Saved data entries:
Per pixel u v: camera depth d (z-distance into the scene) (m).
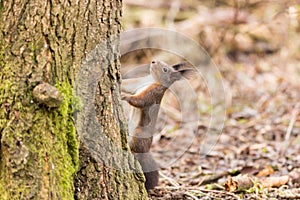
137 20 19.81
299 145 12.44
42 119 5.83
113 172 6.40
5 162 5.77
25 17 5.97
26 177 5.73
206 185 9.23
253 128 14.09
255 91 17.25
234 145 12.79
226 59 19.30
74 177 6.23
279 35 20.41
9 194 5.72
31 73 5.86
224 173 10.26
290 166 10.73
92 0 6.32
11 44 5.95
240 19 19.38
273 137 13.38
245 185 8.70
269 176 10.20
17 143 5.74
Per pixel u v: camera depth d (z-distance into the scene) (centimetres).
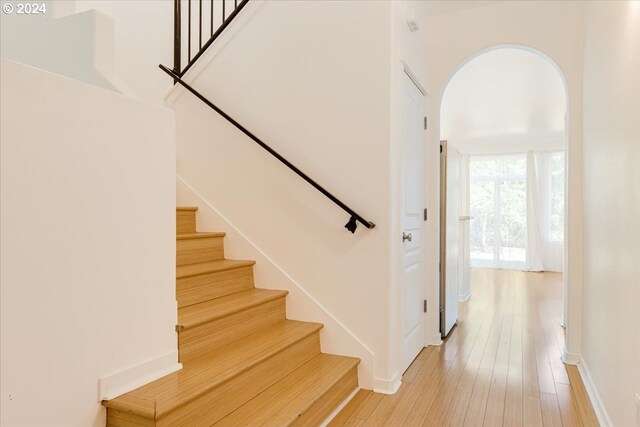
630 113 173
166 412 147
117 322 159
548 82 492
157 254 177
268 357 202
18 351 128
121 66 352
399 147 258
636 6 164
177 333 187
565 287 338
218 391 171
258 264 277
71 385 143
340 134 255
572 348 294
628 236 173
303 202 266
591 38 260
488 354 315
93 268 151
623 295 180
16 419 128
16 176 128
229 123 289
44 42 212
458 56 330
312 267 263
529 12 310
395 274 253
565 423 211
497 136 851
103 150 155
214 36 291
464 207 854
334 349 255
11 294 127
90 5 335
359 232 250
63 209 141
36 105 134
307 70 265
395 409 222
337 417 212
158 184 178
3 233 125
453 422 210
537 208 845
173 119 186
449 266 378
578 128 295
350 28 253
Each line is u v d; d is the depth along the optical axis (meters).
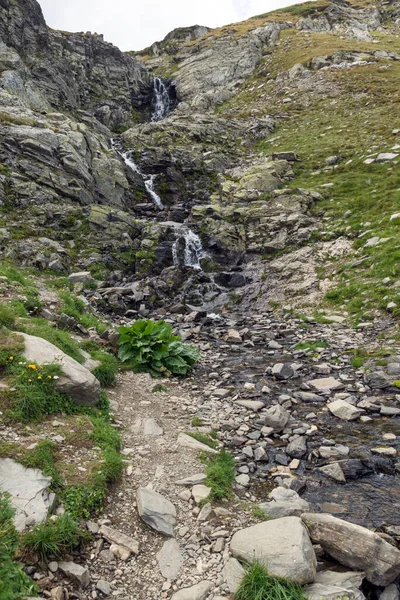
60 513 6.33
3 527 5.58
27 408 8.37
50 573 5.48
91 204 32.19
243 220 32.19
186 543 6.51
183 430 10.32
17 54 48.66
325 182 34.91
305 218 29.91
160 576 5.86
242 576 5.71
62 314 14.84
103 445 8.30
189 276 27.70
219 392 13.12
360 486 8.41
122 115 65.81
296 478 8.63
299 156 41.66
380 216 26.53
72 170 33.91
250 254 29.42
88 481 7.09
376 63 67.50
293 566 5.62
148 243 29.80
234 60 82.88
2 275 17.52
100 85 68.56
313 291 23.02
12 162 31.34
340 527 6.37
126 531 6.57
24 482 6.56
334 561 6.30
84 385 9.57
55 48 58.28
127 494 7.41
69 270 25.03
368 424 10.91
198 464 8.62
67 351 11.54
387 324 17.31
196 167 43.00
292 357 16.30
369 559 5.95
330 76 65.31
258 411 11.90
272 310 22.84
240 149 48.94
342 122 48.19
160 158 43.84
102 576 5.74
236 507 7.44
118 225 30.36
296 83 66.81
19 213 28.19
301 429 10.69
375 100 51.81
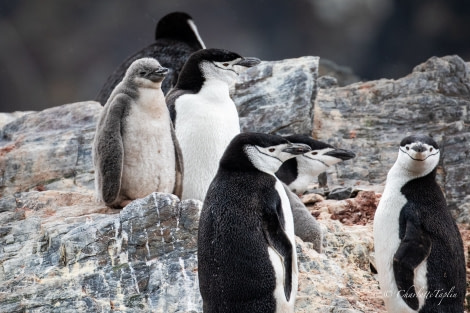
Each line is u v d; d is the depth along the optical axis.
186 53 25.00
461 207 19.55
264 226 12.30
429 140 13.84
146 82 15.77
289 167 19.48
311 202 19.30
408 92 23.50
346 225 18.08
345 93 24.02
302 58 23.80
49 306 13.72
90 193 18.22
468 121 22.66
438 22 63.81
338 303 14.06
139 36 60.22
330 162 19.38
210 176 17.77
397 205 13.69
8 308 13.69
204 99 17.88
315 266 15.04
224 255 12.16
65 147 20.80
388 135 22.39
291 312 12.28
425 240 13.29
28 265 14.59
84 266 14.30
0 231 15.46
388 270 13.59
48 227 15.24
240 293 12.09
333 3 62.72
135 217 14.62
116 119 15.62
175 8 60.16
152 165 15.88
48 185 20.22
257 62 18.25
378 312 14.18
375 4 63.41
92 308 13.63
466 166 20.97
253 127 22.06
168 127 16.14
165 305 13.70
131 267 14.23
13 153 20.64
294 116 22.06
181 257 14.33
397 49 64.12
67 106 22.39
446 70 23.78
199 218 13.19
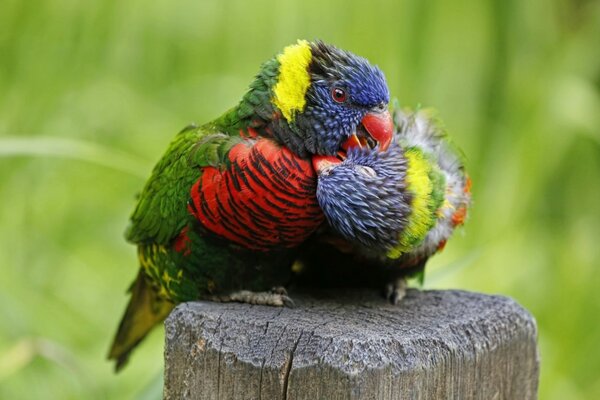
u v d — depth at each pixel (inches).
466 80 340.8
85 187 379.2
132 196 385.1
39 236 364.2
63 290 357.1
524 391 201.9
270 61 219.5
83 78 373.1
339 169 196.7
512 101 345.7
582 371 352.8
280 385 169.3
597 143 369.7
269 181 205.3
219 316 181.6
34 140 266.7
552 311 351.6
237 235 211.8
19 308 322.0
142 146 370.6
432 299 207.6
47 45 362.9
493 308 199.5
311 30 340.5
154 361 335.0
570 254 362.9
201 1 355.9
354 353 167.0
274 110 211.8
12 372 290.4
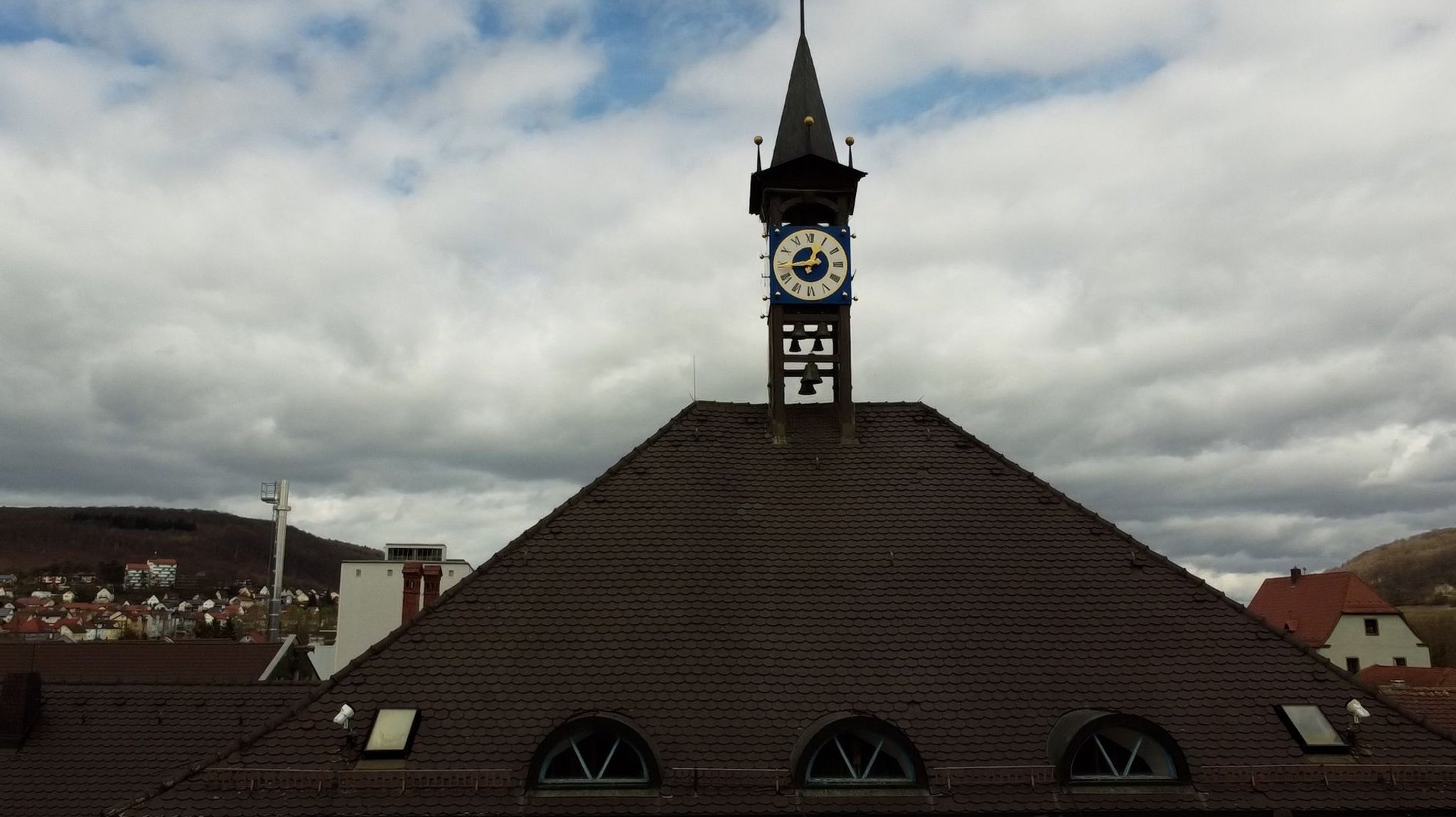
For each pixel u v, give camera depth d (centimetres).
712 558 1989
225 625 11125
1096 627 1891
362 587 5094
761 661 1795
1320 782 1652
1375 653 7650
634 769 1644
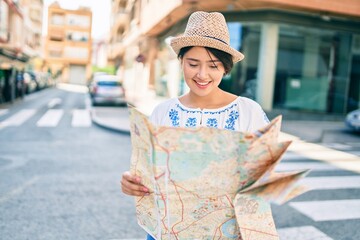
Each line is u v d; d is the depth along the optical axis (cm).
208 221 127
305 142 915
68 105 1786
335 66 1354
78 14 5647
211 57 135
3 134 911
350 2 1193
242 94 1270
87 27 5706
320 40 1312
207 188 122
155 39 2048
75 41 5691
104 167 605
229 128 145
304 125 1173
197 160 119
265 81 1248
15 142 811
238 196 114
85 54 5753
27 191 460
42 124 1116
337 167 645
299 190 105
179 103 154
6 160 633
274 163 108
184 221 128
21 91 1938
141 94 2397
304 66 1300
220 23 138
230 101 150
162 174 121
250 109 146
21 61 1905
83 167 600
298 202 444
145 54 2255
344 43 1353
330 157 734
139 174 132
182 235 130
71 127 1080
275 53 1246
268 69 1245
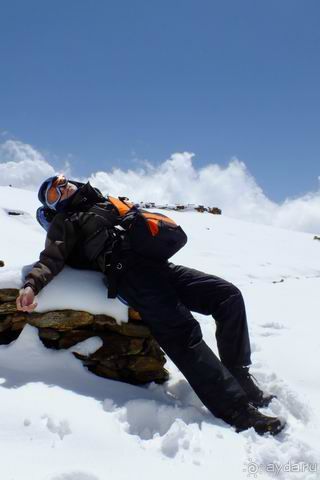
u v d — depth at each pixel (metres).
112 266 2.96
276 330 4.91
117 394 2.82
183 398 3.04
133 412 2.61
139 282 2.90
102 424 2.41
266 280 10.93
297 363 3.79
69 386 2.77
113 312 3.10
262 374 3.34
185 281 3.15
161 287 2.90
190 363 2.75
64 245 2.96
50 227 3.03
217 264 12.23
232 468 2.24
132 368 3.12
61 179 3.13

**BRIEF**
Excluding the pictures, transcribe each entry above word for word.

**FINISHED EXERCISE**
Per pixel u v: camera depth d (z-distance into the scene) (m).
137 20 19.81
299 145 12.44
42 119 5.83
113 172 6.40
5 162 5.77
25 17 5.97
26 177 5.73
206 185 9.23
253 128 14.09
255 91 17.25
234 145 12.79
226 59 19.30
74 177 6.23
279 35 20.41
9 194 5.72
31 73 5.86
224 173 10.26
290 166 10.73
92 0 6.32
11 44 5.95
240 19 19.38
273 137 13.38
245 185 8.70
269 176 10.20
17 143 5.74
Per pixel u v: camera depth d (z-distance into the scene) (centimetres).
630 113 173
166 412 147
117 322 159
548 82 492
157 254 177
268 357 202
18 351 128
121 66 352
399 147 258
636 6 164
177 333 187
565 287 338
218 391 171
258 264 277
71 385 143
340 134 255
572 348 294
628 236 173
303 202 266
591 38 260
488 354 315
93 268 151
623 295 180
16 419 128
16 176 128
229 123 289
44 42 212
458 56 330
312 267 263
529 12 310
395 274 253
565 423 211
497 136 851
103 150 155
214 36 291
464 207 854
334 349 255
11 294 127
90 5 335
359 232 250
63 209 141
36 105 134
307 70 265
395 409 222
337 417 212
158 184 178
3 233 125
453 422 210
537 208 845
173 119 186
449 266 378
578 128 295
350 28 253
Each line is u v d; d is the depth along the optical axis (meters).
60 513 6.33
3 527 5.58
27 408 8.37
50 573 5.48
91 204 32.19
243 220 32.19
186 543 6.51
183 430 10.32
17 54 48.66
325 182 34.91
305 218 29.91
160 576 5.86
242 576 5.71
62 314 14.84
103 445 8.30
189 276 27.70
219 392 13.12
360 486 8.41
122 115 65.81
296 478 8.63
299 156 41.66
380 216 26.53
72 170 33.91
250 254 29.42
88 481 7.09
376 63 67.50
293 566 5.62
148 243 29.80
234 60 82.88
2 275 17.52
100 85 68.56
313 291 23.02
12 162 31.34
340 527 6.37
126 531 6.57
24 482 6.56
334 561 6.30
84 385 9.57
55 48 58.28
127 494 7.41
69 270 25.03
368 424 10.91
198 464 8.62
67 351 11.54
387 324 17.31
196 167 43.00
292 357 16.30
369 559 5.95
330 76 65.31
258 411 11.90
272 310 22.84
240 149 48.94
342 122 48.19
160 158 43.84
102 576 5.74
236 507 7.44
118 225 30.36
296 83 66.81
19 213 28.19
301 429 10.69
375 100 51.81
Each line is u v d; d is the depth along the optical axis.
186 53 25.00
461 207 19.55
264 226 12.30
429 140 13.84
146 82 15.77
289 167 19.48
311 202 19.30
408 92 23.50
346 225 18.08
345 93 24.02
302 58 23.80
49 306 13.72
90 193 18.22
468 121 22.66
438 22 63.81
338 303 14.06
139 36 60.22
330 162 19.38
210 176 17.77
397 205 13.69
8 308 13.69
204 99 17.88
315 266 15.04
224 255 12.16
65 147 20.80
388 135 22.39
291 312 12.28
425 240 13.29
28 265 14.59
84 266 14.30
0 231 15.46
388 270 13.59
48 227 15.24
240 293 12.09
333 3 62.72
135 217 14.62
116 119 15.62
175 8 60.16
152 165 15.88
48 185 20.22
257 62 18.25
378 312 14.18
375 4 63.41
92 308 13.63
466 166 20.97
253 127 22.06
168 127 16.14
165 305 13.70
131 267 14.23
13 153 20.64
294 116 22.06
181 257 14.33
397 49 64.12
67 106 22.39
446 70 23.78
199 218 13.19
u v d — depth at each pixel (inches).
466 80 340.8
85 187 379.2
132 196 385.1
39 236 364.2
63 290 357.1
524 391 201.9
270 61 219.5
83 78 373.1
339 169 196.7
512 101 345.7
582 371 352.8
280 385 169.3
597 143 369.7
269 181 205.3
219 316 181.6
34 140 266.7
552 311 351.6
237 235 211.8
19 308 322.0
142 146 370.6
432 299 207.6
47 45 362.9
493 308 199.5
311 30 340.5
154 361 335.0
570 254 362.9
201 1 355.9
354 353 167.0
274 110 211.8
12 372 290.4
For each pixel u v, give camera depth d (centimetres).
712 558 1989
225 625 11125
1096 627 1891
362 587 5094
761 661 1795
1320 782 1652
1375 653 7650
634 769 1644
Each line is u v d; d is the depth along the optical axis (cm).
208 221 127
305 142 915
68 105 1786
335 66 1354
78 14 5647
211 57 135
3 134 911
350 2 1193
242 94 1270
87 27 5706
320 40 1312
207 188 122
155 39 2048
75 41 5691
104 167 605
229 128 145
304 125 1173
197 160 119
265 81 1248
15 142 811
238 196 114
85 54 5753
27 191 460
42 124 1116
337 167 645
299 190 105
179 103 154
6 160 633
274 163 108
184 221 128
21 91 1938
141 94 2397
304 66 1300
220 23 138
230 101 150
162 174 121
250 109 146
21 61 1905
83 167 600
298 202 444
145 54 2255
344 43 1353
330 157 734
139 174 132
182 235 130
71 127 1080
275 53 1246
268 69 1245
u v d — depth at each pixel (metres).
112 266 2.96
276 330 4.91
117 394 2.82
183 398 3.04
133 412 2.61
139 282 2.90
102 424 2.41
266 280 10.93
297 363 3.79
69 386 2.77
113 312 3.10
262 374 3.34
185 281 3.15
161 287 2.90
190 363 2.75
64 245 2.96
50 227 3.03
217 264 12.23
232 468 2.24
132 368 3.12
61 179 3.13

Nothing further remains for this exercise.